Eve girer girmez kabanı fırlatıp pizzayı açtım. Koltuğa yayıldım. Biraz dağınık biriyimdir. Haftalık eve gelip temizlik yapan fazilet abla gelene kadar eve dokunmam. Annesiz büyümüş biri olarak yemek yapmak, temizlik ya da ev işleri konusunda bilgilerim oldukça sınırlıdır. Tvyi açtım. Oses Türkiye vardı. Sibel can konuşuyordu. Aslında tvyi pek dinlemiyordum. Tam 3. dilimi ısırıyordum ki kapı çaldı. Kapıcıdır diye düşündüm. Oflayarak kapıya gittiğimde babam ve koruması kapıdaydılar.
‘’ hiç açmasaydın suzan’’
‘’ hoşgeldin baba… buyur gel’’
‘’buyuralım bakalım…. sen burda bekle ‘’ arkasını dönmeden adamına emir vermişti. Emrinde çalışan kaç adam vardı bilmiyorum. Bu adamlar yıllardır yanındaydılar. Reşit abi, volkan abi, cüneyt amca, deniz abi, tevfik abi… Hepsini biliyordum. Volkan abi devamlı yanında olan sessiz koruması. Bir keresinde babamın önüne atlayıp tam 3 kurşun yemişti ama şu an bakınca sanki hiç birşey olmamış gibi görünüyordu. Cüneyt amca sağ kolu, danışmanı, laf yetiştireniydi. Silahla pek işi olmazdı. Babamın iş adamı tarafını temsil ediyordu. Ama volkan abi tam tersi. Babam ne derse onu yapan, asla sorgulamayan, her zaman ölmeye hazır olduğunu belli eden bir fedaiydi. Babam onu yolda bulup almıştı. Hikayesi biraz karmaşıktı. Ama ben hepsini severdim. Bir keresinde benim lisemin önünde bekleyip ilk erkek arkadaşımı öldüresiye dövmüştü. Sonrada benden özür dileyip beni sinemaya götürmüştü. Meğer babam yaptırmış her şeyi. Üniversite mezuniyetimde bunu anlatıp gülmüştü. Hepsi takım elbise giyerdi. Koyu renk. Tam bir mafya havasındaydılar. Ama son yıllarda, özellikle benim kaçırılmamdan sonra sakinleşip hafiflemiş, ve bana denetimli serbestlik tarzı bir hayat yaşamam için izin vermişti. Buna bile razıydım çünkü bir keresinde üniversitede katılamadığım bir final için babam hocayı eve getirip beni öyle sınava sokmuştu. Babam 1.90 boyunda iri yapılı sporundan vaz geçmeyen, ortalama iqya sahip ama neredeyse tüm avrupa ticaretinde sözü geçen iki kişiden biriydi. Diğeri ise eski ortağı andrei’ydi. 10 yıl evvel bitmişti ortaklık. Her iki taraf içinde maddi olarak büyük kayıplara sebep olmuştu. Ortaklığın bitiş sebebi ise andrei’nin kızının volkan abiye aşık olup karşılık alamamasından mütevellitti.

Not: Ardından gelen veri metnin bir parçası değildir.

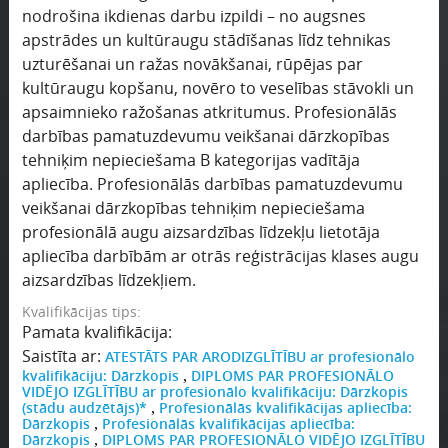
nodrošina ikdienas darbu izpildi – no augsnes
apstrādes un kultūraugu stādīšanas līdz tehnikas
uzturēšanai un ražas novākšanai, rūpējas par
kultūraugu kopšanu, novēro to veselības stāvokli un
apsaimnieko ražošanas atkritumus. Profesionālās
darbības pamatuzdevumu veikšanai dārzkopības
tehniķim nepieciešama B kategorijas vadītāja
apliecība. Profesionālās darbības pamatuzdevumu
veikšanai dārzkopības tehniķim nepieciešama
profesionālā augu aizsardzības līdzekļu lietotāja
apliecība darbībām ar otrās reģistrācijas klases augu
aizsardzības līdzekļiem.
Kvalifikācijas tips:
Pamata kvalifikācija:
Saistīta ar:
ATESTĀTS PAR ARODIZGLĪTĪBU ar profesionālo
kvalifikāciju: Dārzkopis
DIPLOMS PAR PROFESIONĀLO
,
VIDĒJO IZGLĪTĪBU ar profesionālo kvalifikāciju: Dārzkopis
(stādu audzētājs)*
Profesionālās kvalifikācijas apliecība:
,
Dārzkopis
Profesionālās kvalifikācijas apliecība:
,
Dārzkopis
DIPLOMS PAR PROFESIONĀLO VIDĒJO IZGLĪTĪBU
,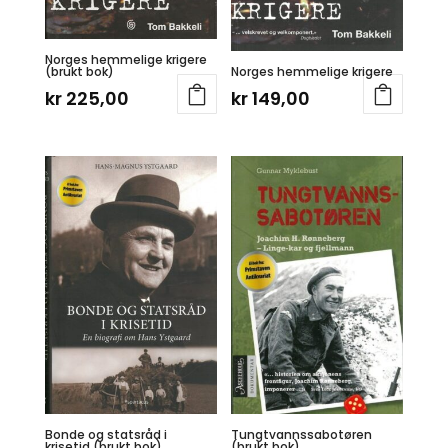
Norges hemmelige krigere
(brukt bok)
Norges hemmelige krigere
kr
225,00
kr
149,00
Bonde og statsråd i
Tungtvannssabotøren
krisetid (brukt bok)
(brukt bok)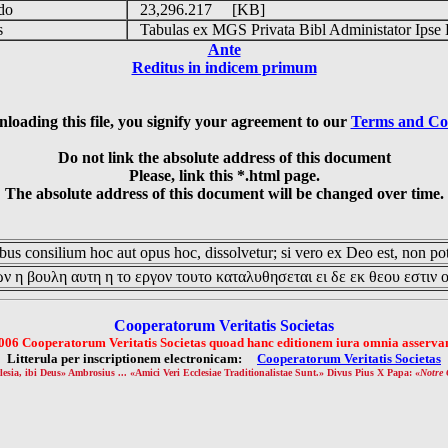
udo
23,296.217 [KB]
is
Tabulas ex MGS Privata Bibl Administator Ipse 
Ante
Reditus in indicem primum
loading this file, you signify your agreement to our
Terms and Co
Do not link the absolute address of this document
Please, link this *.html page.
The absolute address of this document will be changed over time.
us consilium hoc aut opus hoc, dissolvetur; si vero ex Deo est, non pot
ν η βουλη αυτη η το εργον τουτο καταλυθησεται ει δε εκ θεου εστιν 
Cooperatorum Veritatis Societas
006 Cooperatorum Veritatis Societas quoad hanc editionem iura omnia asservan
Litterula per inscriptionem electronicam:
Cooperatorum Veritatis Societas
lesia, ibi Deus» Ambrosius ... «Amici Veri Ecclesiae Traditionalistae Sunt.» Divus Pius X Papa: «
Notre 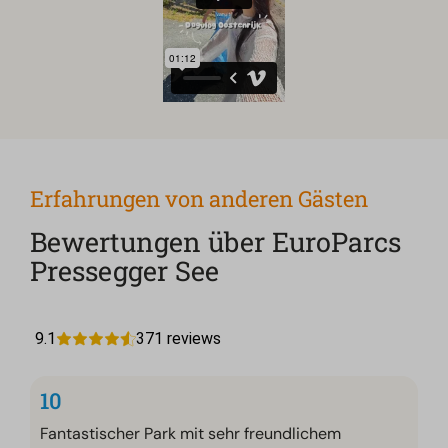
Erfahrungen von anderen Gästen
Bewertungen über EuroParcs
Pressegger See
10
Fantastischer Park mit sehr freundlichem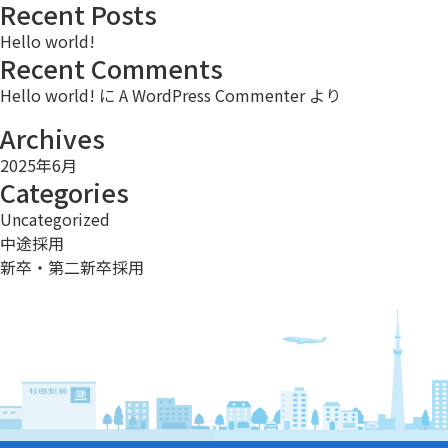
Recent Posts
Hello world!
Recent Comments
Hello world!
に
A WordPress Commenter
より
Archives
2025年6月
Categories
Uncategorized
中途採用
新卒・第二新卒採用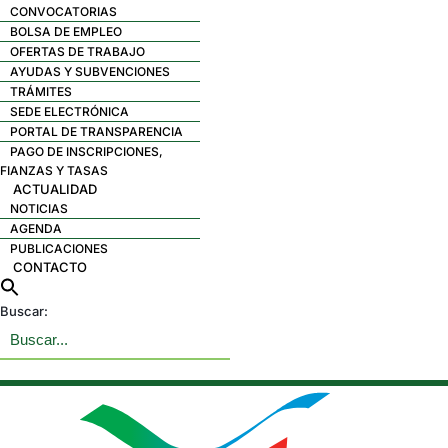
CONVOCATORIAS
BOLSA DE EMPLEO
OFERTAS DE TRABAJO
AYUDAS Y SUBVENCIONES
TRÁMITES
SEDE ELECTRÓNICA
PORTAL DE TRANSPARENCIA
PAGO DE INSCRIPCIONES,
FIANZAS Y TASAS
ACTUALIDAD
NOTICIAS
AGENDA
PUBLICACIONES
CONTACTO
Buscar:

Dışarıdan dizi senaryosu, içerden bitse de kurtulsak dedirten bir gençlik yaşamış olsam da, babamın bana olan sevgisi hayatımda emin olduğum nadir şeylerden biriydi. Bakışlarından evin dağınıklığını süzdüğünü görebiliyordum.
‘’ Gelmedi mi fazilet?’’
‘’ hastaymış babacım, yarın gelecek’’
‘’ sen nasılsın, neden aramadın dün? ‘’ bu sırada her zaman ki yerine, siyah berjere kendini yavaşça bırakmıştı. Koca bedeni tamamen doldurmuştu koltuğu.